Selected excerpt
>> begin

The markets perspective came through two formative experiences. First as an analyst at one of the world's largest sugar traders, where physical and derivatives trading taught me to read markets and connect the dots. Then in hedge fund selection at FERI, analysing absolute return strategies with advanced quantitative tools. That's where I learned to think like an investor and a fund selector, a lens I bring directly to client work.
Rather than one person or moment, it was the environment and the people along the way. Being exposed to heads of trading and leading hedge fund managers showed me the level of analytical depth, conviction, and continuous learning this industry demands, and that still inspires me today.
Calling a client when your fund is down 30% matters more than calling when it's up 30%.
That's where trust is built. Clients don't expect every strategy to perform in every market environment, but they do expect honesty and reliability.
Here’s what I’m seeing, across both institutional and wholesale clients, and where I’m helping:
First, demand for uncorrelated strategies, such as hedge funds and liquid alternatives, has clearly picked up. Strong performance over the last three years, combined with the rise in bond-equity correlation, has renewed investor interest. Today’s macro environment, marked by geopolitical risk and persistent uncertainty around rates and inflation, is only adding to demand for market-neutral strategies and skilled tactical managers.
Second, clients are caught in a bind: overwhelmed with products on one hand, under pressure to narrow their buy-lists on the other. A solution must earn its place by delivering demonstrable value for both our client and their end investors. That's not easy.
Consistent “alpha” is very hard to find over longer time horizons, and passive exposure leaves no room to outperform after fees. So strategies that pair core market exposure with a return-enhancing layer fill that gap: quantifiable, repeatable sources of excess returns that address a real structural problem.
Client expectations differ more in style than in substance. The analytical framework to assess strategies is broadly consistent across regions (quantitative and qualitative). Where differences emerge is in risk-reward profiles, which vary from client to client. Cultural preferences vary too, some value face-to-face time, others prefer less proximity.
The key is separating short-term noise from the long-term investment rationale, and being transparent about both. When performance is difficult, clients need to understand what's driving it: temporary regime or structural issue.
Two trends stand out.

>> end

Extracted information
>> begin

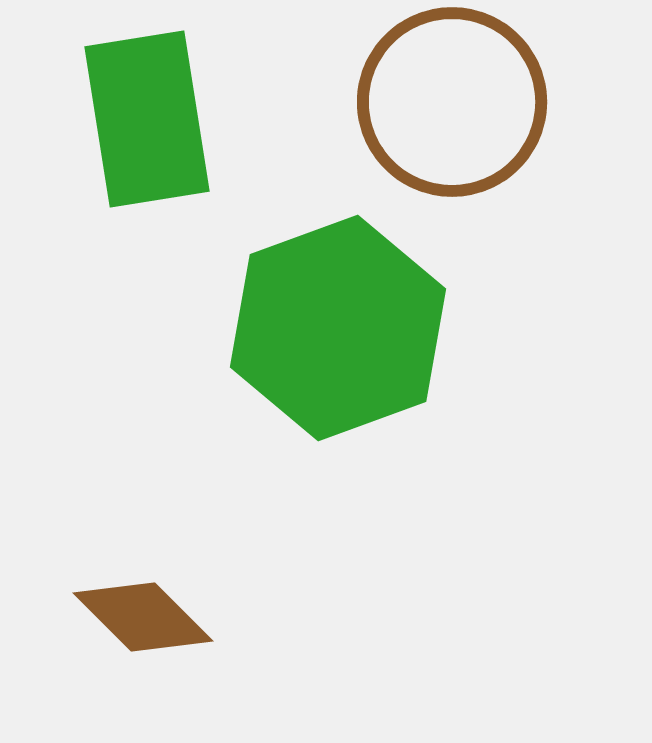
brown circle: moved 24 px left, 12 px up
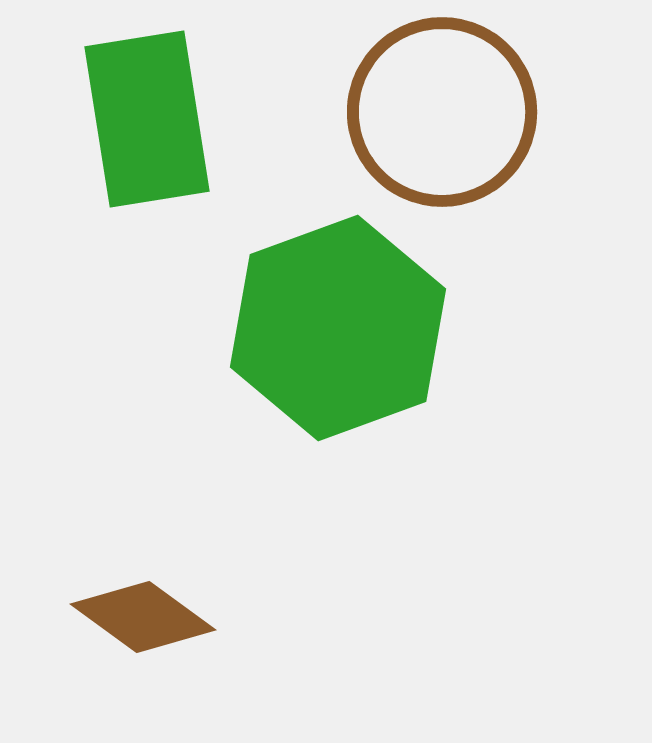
brown circle: moved 10 px left, 10 px down
brown diamond: rotated 9 degrees counterclockwise
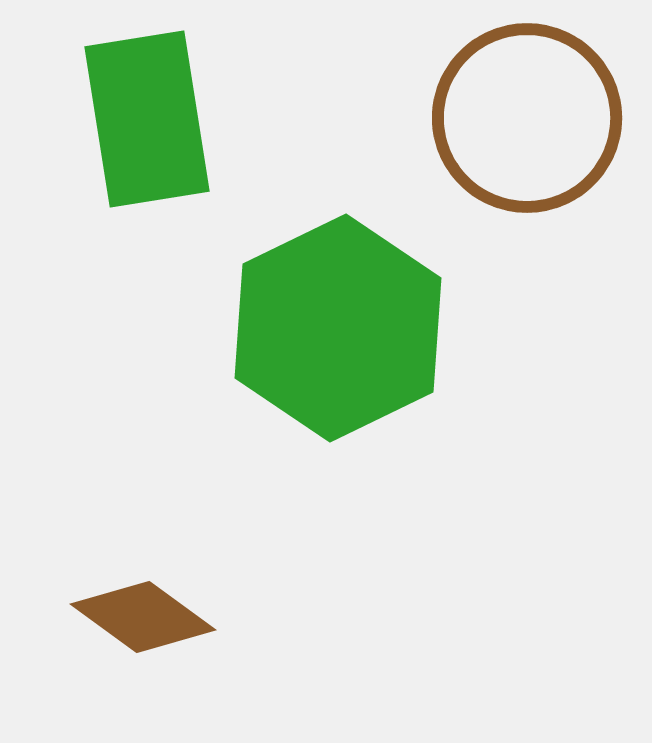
brown circle: moved 85 px right, 6 px down
green hexagon: rotated 6 degrees counterclockwise
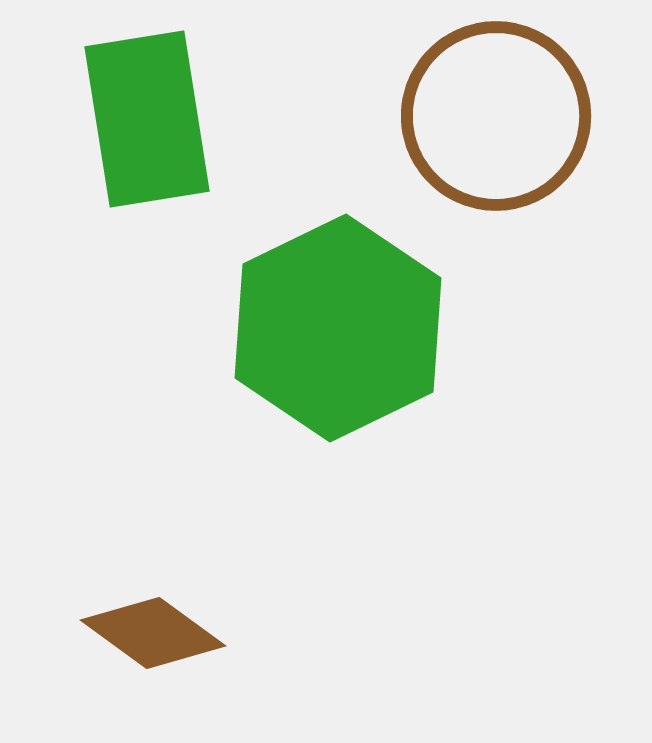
brown circle: moved 31 px left, 2 px up
brown diamond: moved 10 px right, 16 px down
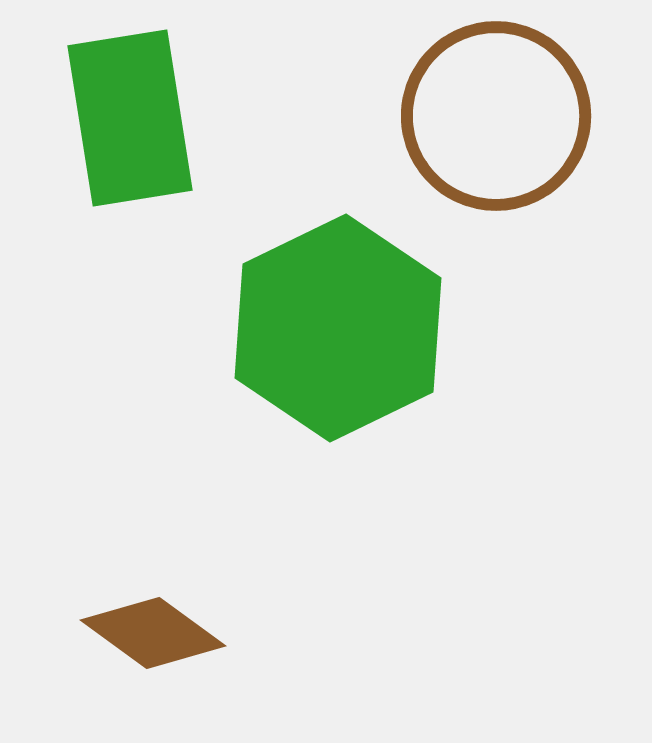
green rectangle: moved 17 px left, 1 px up
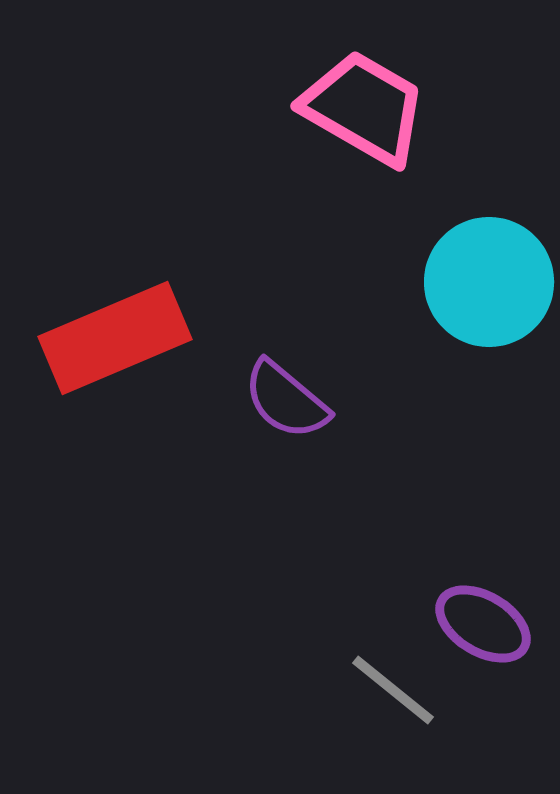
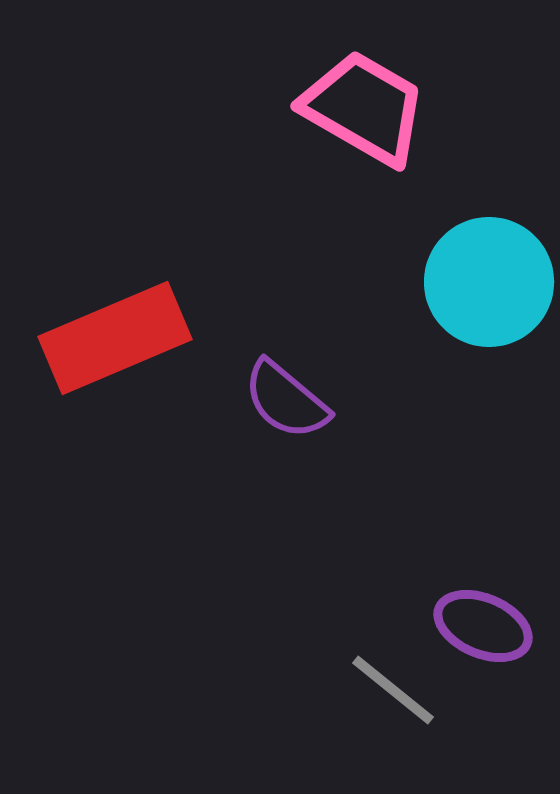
purple ellipse: moved 2 px down; rotated 8 degrees counterclockwise
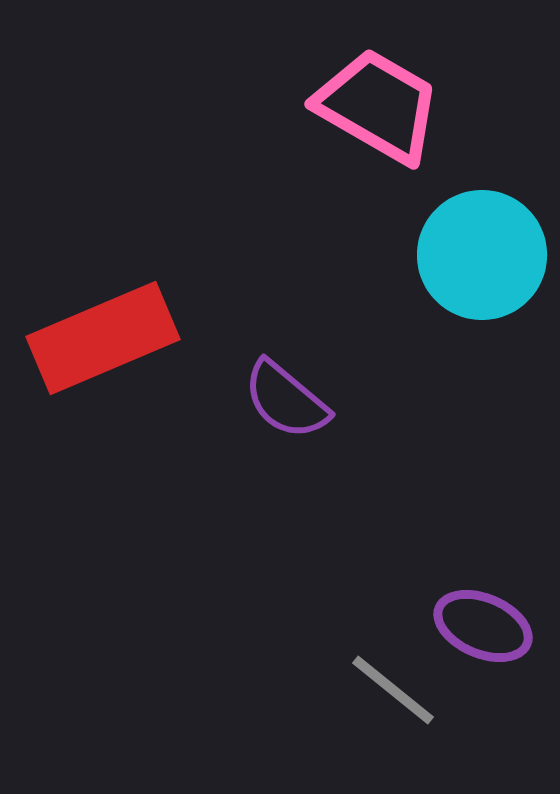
pink trapezoid: moved 14 px right, 2 px up
cyan circle: moved 7 px left, 27 px up
red rectangle: moved 12 px left
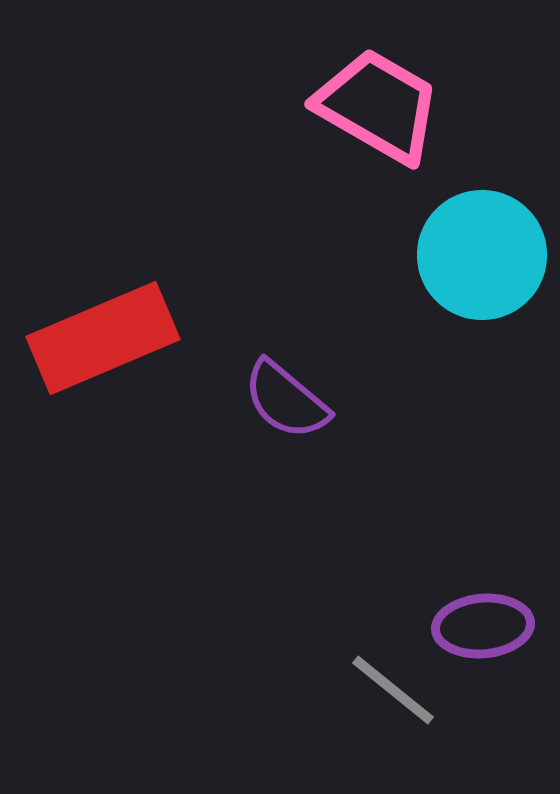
purple ellipse: rotated 28 degrees counterclockwise
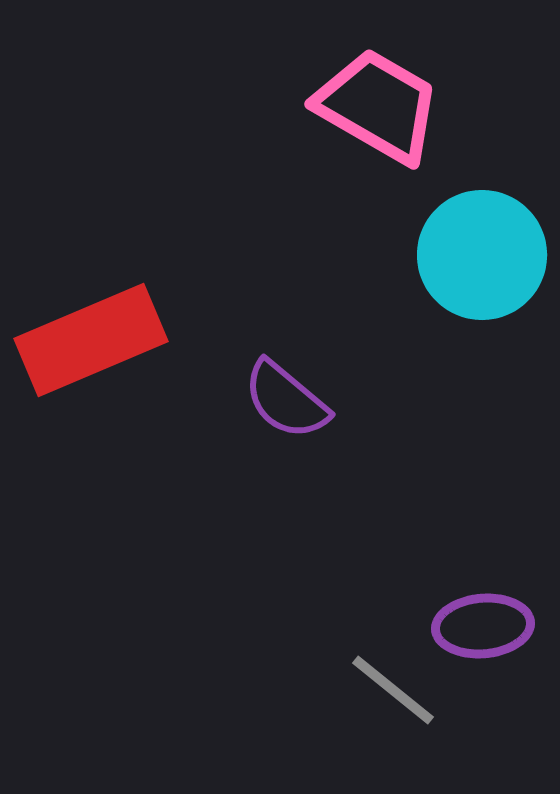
red rectangle: moved 12 px left, 2 px down
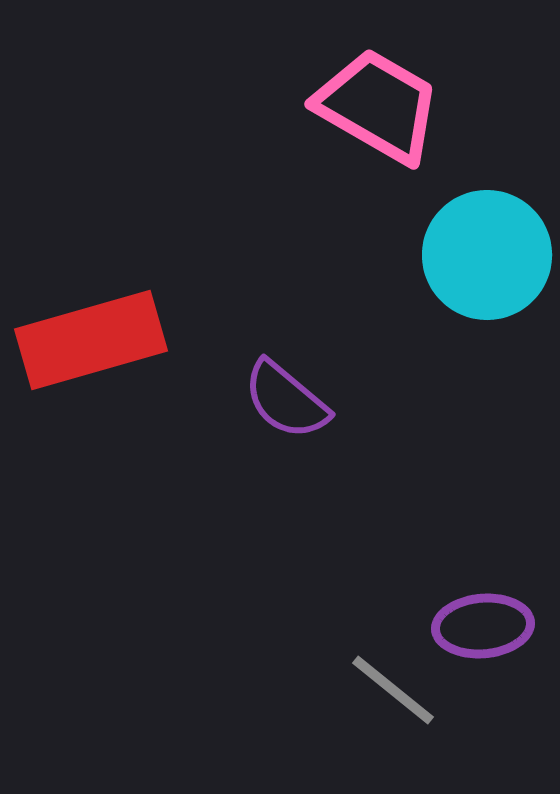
cyan circle: moved 5 px right
red rectangle: rotated 7 degrees clockwise
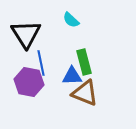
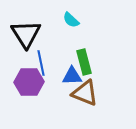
purple hexagon: rotated 12 degrees counterclockwise
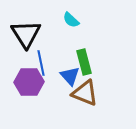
blue triangle: moved 2 px left; rotated 50 degrees clockwise
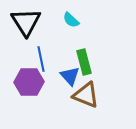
black triangle: moved 12 px up
blue line: moved 4 px up
brown triangle: moved 1 px right, 2 px down
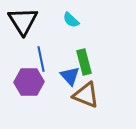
black triangle: moved 3 px left, 1 px up
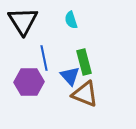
cyan semicircle: rotated 30 degrees clockwise
blue line: moved 3 px right, 1 px up
brown triangle: moved 1 px left, 1 px up
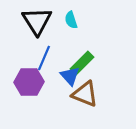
black triangle: moved 14 px right
blue line: rotated 35 degrees clockwise
green rectangle: moved 2 px left, 1 px down; rotated 60 degrees clockwise
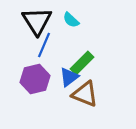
cyan semicircle: rotated 30 degrees counterclockwise
blue line: moved 13 px up
blue triangle: moved 1 px left, 1 px down; rotated 35 degrees clockwise
purple hexagon: moved 6 px right, 3 px up; rotated 12 degrees counterclockwise
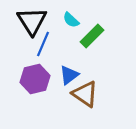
black triangle: moved 5 px left
blue line: moved 1 px left, 1 px up
green rectangle: moved 10 px right, 27 px up
blue triangle: moved 2 px up
brown triangle: rotated 12 degrees clockwise
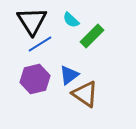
blue line: moved 3 px left; rotated 35 degrees clockwise
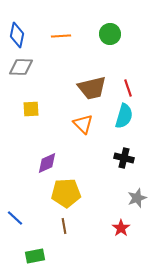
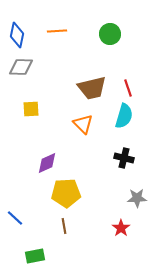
orange line: moved 4 px left, 5 px up
gray star: rotated 18 degrees clockwise
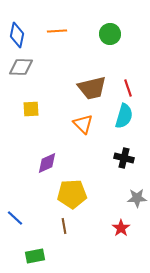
yellow pentagon: moved 6 px right, 1 px down
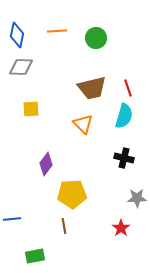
green circle: moved 14 px left, 4 px down
purple diamond: moved 1 px left, 1 px down; rotated 30 degrees counterclockwise
blue line: moved 3 px left, 1 px down; rotated 48 degrees counterclockwise
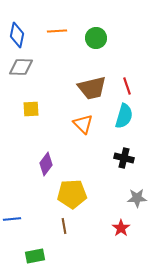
red line: moved 1 px left, 2 px up
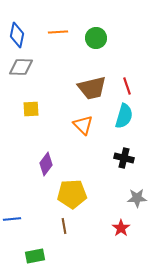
orange line: moved 1 px right, 1 px down
orange triangle: moved 1 px down
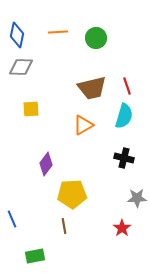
orange triangle: rotated 45 degrees clockwise
blue line: rotated 72 degrees clockwise
red star: moved 1 px right
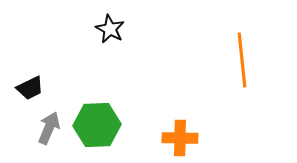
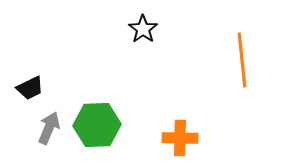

>> end

Goal 1
Rewrite the passage on client work, beginning at the words "Here’s what I’m" and stopping after "That's not easy.", with "bind" replaced by "dilemma".
Goal 2
Copy the listing exactly, beginning at the line that has "cyan semicircle: rotated 30 degrees counterclockwise" and continuing through the end of the listing. Leave out the picture lines.
The passage and the listing come from unrelated sources.

Finished answer 1
Here’s what I’m seeing, across both institutional and wholesale clients, and where I’m helping:
First, demand for uncorrelated strategies, such as hedge funds and liquid alternatives, has clearly picked up. Strong performance over the last three years, combined with the rise in bond-equity correlation, has renewed investor interest. Today’s macro environment, marked by geopolitical risk and persistent uncertainty around rates and inflation, is only adding to demand for market-neutral strategies and skilled tactical managers.
Second, clients are caught in a dilemma: overwhelmed with products on one hand, under pressure to narrow their buy-lists on the other. A solution must earn its place by delivering demonstrable value for both our client and their end investors. That's not easy.

Finished answer 2
cyan semicircle: rotated 30 degrees counterclockwise
blue line: moved 13 px up
blue triangle: moved 1 px left, 1 px down; rotated 35 degrees clockwise
purple hexagon: moved 6 px right, 3 px up; rotated 12 degrees counterclockwise
black triangle: moved 5 px left
blue line: moved 1 px left, 1 px up
green rectangle: moved 10 px right, 27 px up
blue triangle: moved 2 px up
brown triangle: rotated 12 degrees clockwise
blue line: moved 3 px left; rotated 35 degrees clockwise
orange line: moved 4 px left, 5 px up
gray star: rotated 18 degrees clockwise
yellow pentagon: moved 6 px right, 1 px down
green circle: moved 14 px left, 4 px down
purple diamond: moved 1 px left, 1 px down; rotated 30 degrees counterclockwise
blue line: moved 3 px left, 1 px down; rotated 48 degrees counterclockwise
red line: moved 1 px left, 2 px up
orange line: moved 1 px right, 1 px down
orange triangle: moved 1 px down
orange triangle: rotated 45 degrees clockwise
blue line: rotated 72 degrees clockwise
red star: moved 1 px right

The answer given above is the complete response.